As America prepares for a new presidential administration, Asian allies are weighing options regarding their own regional security in the face of a rising China and nuclearizing North Korea, and the extent of U.S. security umbrella.
One of these options is acquiring nuclear weapons.
In a 30 December Foreign Policy article, Doug Bandow, a former special assistant to President Ronald Reagan and senior fellow at the Cato Institute, argued that in a post-Covid pandemic world where the U.S. budget deficit may run up to $16 trillion in the coming decade, allies need to help pick up the tab for their own security.
Bandow argued that instead of expensive weapons platforms to project power, U.S. should shift to a posture of deterrence and allow allies to acquire their own nuclear weapons. In what he describes as “friendly proliferation”, Bandow observed that current policy ironically ensures countries such as China, North Korea, Pakistan hold nuclear weapons while democratic allies are banned, and as such U.S. should allow friendly allies to proliferate in order to level the playing field.
Interestingly, this is not a fringe argument, but one that has been seriously debated in allied countries.
Majority of South Koreans want nuclear weapons
In a 2019 Japan Times editorial, former South Korean foreign minister Song Min-soon argued “It’s necessary for South Korea to move to a self-reliant alliance from a dependent alliance…a defense nuclear capability, with a missile range limited to the Korean Peninsula…”
The majority of South Koreans share his view. In a 2017 Gallup poll, a whopping 60% of South Koreans support Seoul acquiring an independent nuclear deterrent, as a result of disillusionment due to several failed rounds of North-South negotiations and decades of North Korean military buildup.
Moreover, in the aftermath of the Obama/Biden administration’s violent regime-change policies in Libya, Syria and Yemen, the prospect of North Korean denuclearization has more or less been foreclosed. Noting the Libyan model of Gaddafi giving up his nuclear weapons program in 2003 in exchange for economic integration with the West, only to be invaded eight years later, the lessons learned for Pyongyang is that in order to deter a military invasion, a country needs to acquire nuclear weapons.
And this same lesson is not lost on U.S. allies.
Debates on Taiwan’s nuclear deterrent
Taiwan’s nuclear program goes back to 1964 when China tested its first nuclear device.
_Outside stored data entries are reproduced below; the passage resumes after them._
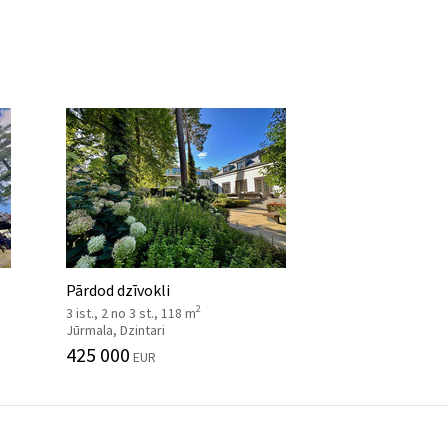
Pārdod dzīvokli
2
3 ist., 2 no 3 st., 118 m
Jūrmala, Dzintari
425 000
EUR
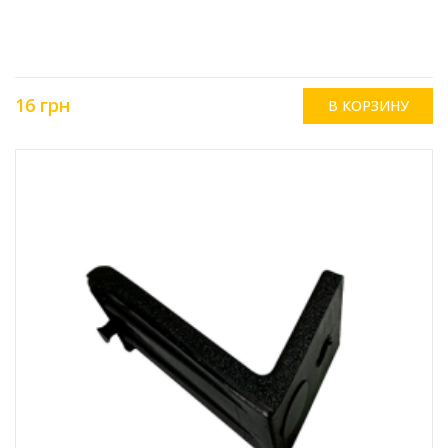
16 грн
From Taipei’s perspective, a nuclear arsenal is the ultimate guarantor of sovereignty, in the event U.S. abandons Taipei as it did in 1979 and switched diplomatic recognition to Beijing.
The Taiwan bomb program began in 1967 but was halted by the CIA in 1988. However, recently there has been renewed debate in the U.S. for Taipei to acquire a nuclear arsenal.
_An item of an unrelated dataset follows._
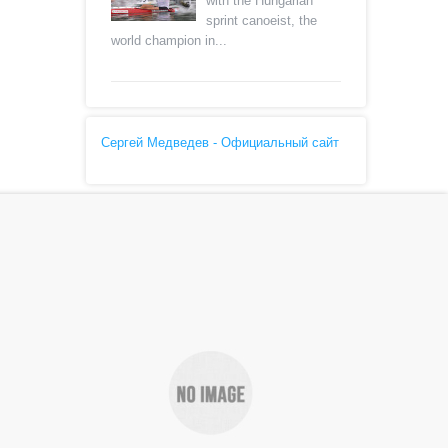
with the Hungarian
sprint canoeist, the
world champion in...
Сергей Медведев - Официальный сайт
Writing in a December 2019 Taipei Times article, Ian Easton from Project 2049, a think tank with closed ties to the Pentagon that is focused on U.S. and cross-strait relations, argued that Taiwan needs nuclear weapons for self-defense, given it shares the same predicament with Israel that lacks a mutual defense treaty with Washington, and thus lies outside of U.S. security umbrella.
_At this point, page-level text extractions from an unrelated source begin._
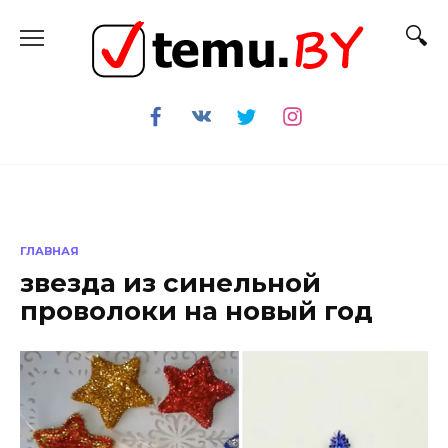
Перейти
к
содержанию
ГЛАВНАЯ
звезда из синельной
проволоки на новый год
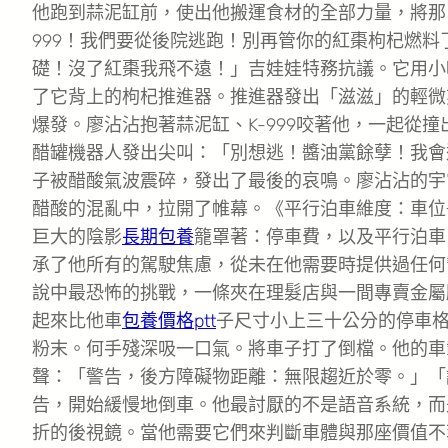
他跑到蒜泥缸前，使出他搬運食材的全部力量，將那
999！我們要從後院逃跑！別再管你的紅棗枸杞燃
礎！沒了紅棗我飛不遠！」吉娃娃特務抗議。它用小
了它背上的枸杞推進器。推進器發出「滋滋」的輕微
爆發。廖沾沾抱著蒜泥缸、K-999咬著他，一起從
醋罐機器人發出尖叫：「別想逃！醬油黨餘孽！我會
子被醋酸氣波震碎，發出了最後的哀鳴。廖沾沾的宇
醋酸的混亂中，拉開了帷幕。《平行泊車維度：車位
巨大的陰影
長期包養
籠罩著：停車費，以及平行泊車
承了他所有的駕駛焦慮，從未在他需要時提供過任何
說中最恐怖的挑戰，一條夾在理髮店與一間專賣金屬
起來比他車
包養價格ptt
子尺寸小上三十公分的停車
粉末。何手殘深吸一口氣。將車子打了倒檔。他的車
聲：「警告，後方障礙物距離：無限趨近於零。」「
告，開始緩慢地倒車。他最討厭的不是語音系統，而
折的後視鏡。當他需要它們來判斷車體與那座價值不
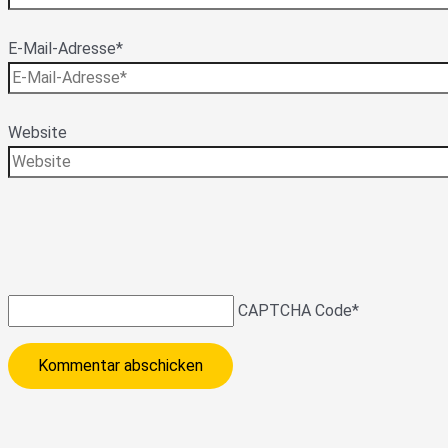
E-Mail-Adresse*
Website
CAPTCHA Code
*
This vulnerability was highlighted during the 1995-96 Taiwan Strait Crisis, when Chinese authorities detonated two nuclear devices and mocked Americans that “In the end, you care a lot more about Los Angeles than you do about Taipei.”
However, others do not support Taiwan having an indigenous program, and rather propose putting U.S. tactical nuclear weapons on the island as a deterrent. Michael Rubin from the American Enterprise Institute suggested Taiwan follow the South Korea model, wherein from 1958-1991, U.S. placed over 100 nuclear warheads in the Korean peninsula.
Japan’s bomb in the basement
As for Japan, it is already a de facto nuclear power through its civilian nuclear program, and can build a bomb in six months. However, whether it has the will to go nuclear depends on Tokyo’s confidence in US extended deterrence, which would likely erode given America’s domestic challenges and tremendous debt burden in the next decade.
Given the relative decline of America’s power projection capabilities, growing debt burden, and rise of Asian powers, Asian allies are realizing they need to step up to the plate and rethink their own security posture.
As South Korea’s retired lieutenant general In-Bum Chun noted, in the face of a nuclear North Korea “all options are on the table”, and perhaps “reintroducing tactical U.S. nuclear weapons to South Korea becomes an option.”
Indeed, with the trend likely leaning towards proliferation in Asia, perhaps putting tactical nuclear weapons in allied countries is a preferred option to having their own indigenous program, and thereby allow the international community to continue to uphold the global non-proliferation regime.